Sappiamo che sarà difficile aspettarsi un recupero a V nei prossimi mesi, per almeno due ragioni. La prima è legata al fatto che non tutti i settori ripartiranno allo stesso momento: per quelle aziende in cui si prevede la presenza fisica del cliente per acquistare il prodotto o usufruire del servizio, come ad esempio ristoranti e i negozi al dettaglio, il recupero sarà lento. Le fabbriche, invece, che hanno la possibilità di far ripartire la produzione dovranno vedersela con un altro aspetto fondamentale, ovvero il lato della domanda. L’offerta può tornare anche ai livelli pre-pandemia, ma ricordiamoci che in un contesto di crisi sarà difficile che anche la domanda si ripristini contestualmente. Inoltre, ci si potrebbe attendere nei prossimi mesi che alcune aziende dovranno pensare ad un ridimensionamento oppure potranno essere costrette a chiudere, dichiarando il fallimento.
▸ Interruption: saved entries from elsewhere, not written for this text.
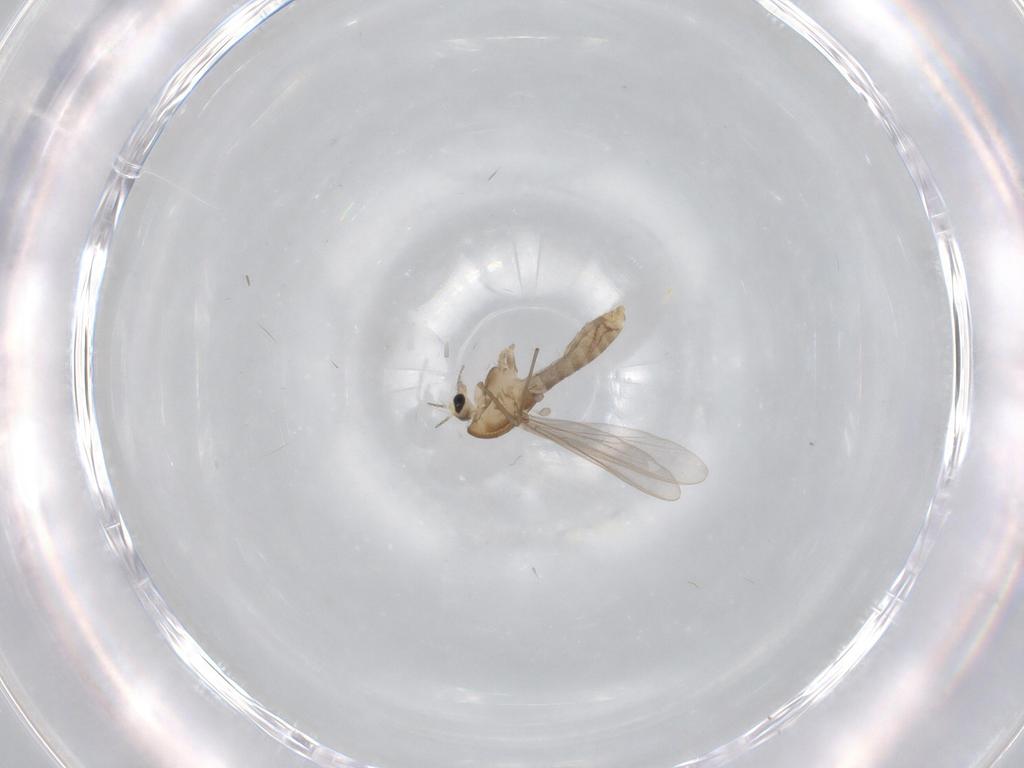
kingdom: Animalia
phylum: Arthropoda
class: Insecta
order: Diptera
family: Chironomidae
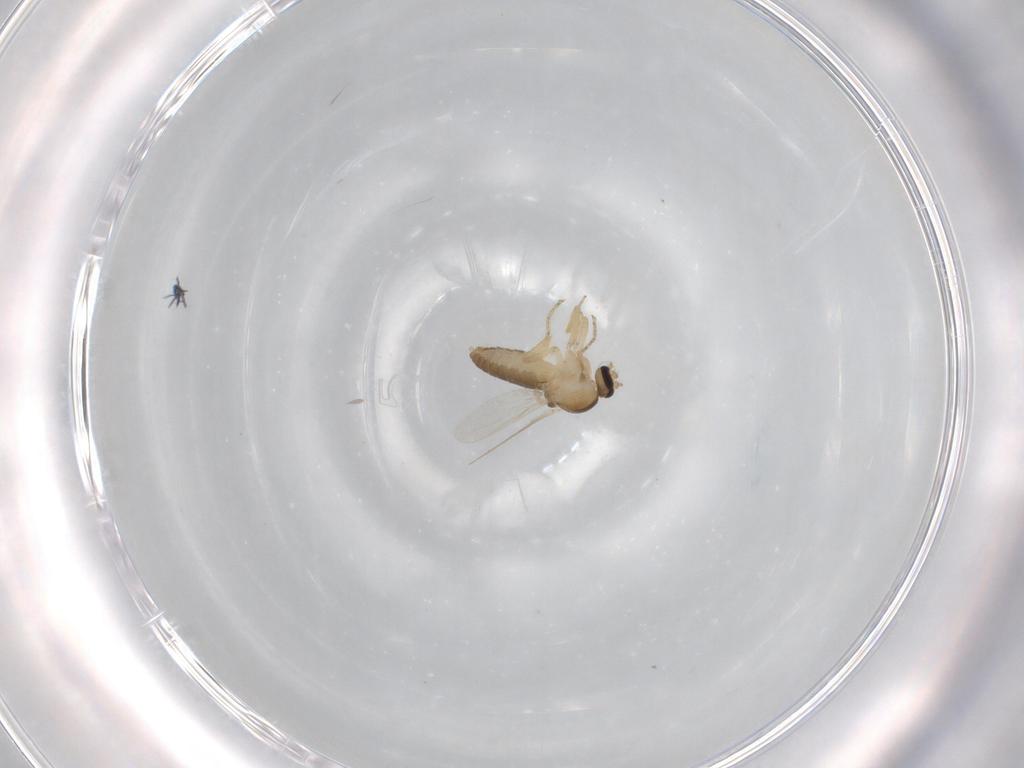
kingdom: Animalia
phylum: Arthropoda
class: Insecta
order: Diptera
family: Ceratopogonidae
Pertanto, a seguito di crollo verticale dell’economia, potremmo piuttosto attenderci una fase di recupero lenta, la cui crescita sarà fortemente dipendente dall’andamento dei contagi e dal successo con cui si predisporranno trattamenti efficaci e vaccini per l’immunizzazione contro il virus. Pertanto, dal punto di vista dei dati macroeconomici, la situazione rimane incerta. Tuttavia, cominciamo a vedere alcuni segni di come cambieranno gli equilibri concorrenziali tra le aziende, soprattutto nei settori maggiormente colpiti. Nel breve periodo, come già anticipato, vedremo gli effetti particolarmente negativi sull’economia.
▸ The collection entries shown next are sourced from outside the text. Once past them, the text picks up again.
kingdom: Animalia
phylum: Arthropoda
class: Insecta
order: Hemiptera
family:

Poi nel lungo, potremo assistere a situazioni in cui alcune aziende si rafforzeranno, potendo aumentare la propria capacità produttiva e acquisendo maggiori quote di mercato a discapito delle società più fragili, che non riusciranno a sopravvivere alla crisi economica. Un’anticipazione di questo contesto riguarda proprio il settore delle compagnie aeree, fortemente colpito dal Coronavirus. Di recente, la cinese China Eastern Airlines è diventata la più grande compagnia aerea del mondo per numero di posti a sedere, superando la statunitense Southwest Airlines, che ha dovuto sospendere la maggior parte dei voli a causa della crisi sanitaria. Ciò, peraltro, accade in uno scenario in cui la guerra dei dazi tra USA e Cina non si è ancora risolta, pertanto l’intensificarsi della competizione su settori importanti come quello dei trasporti aerei, tra gli altri, non fa altro che inasprire le tensioni tra le due superpotenze mondiali.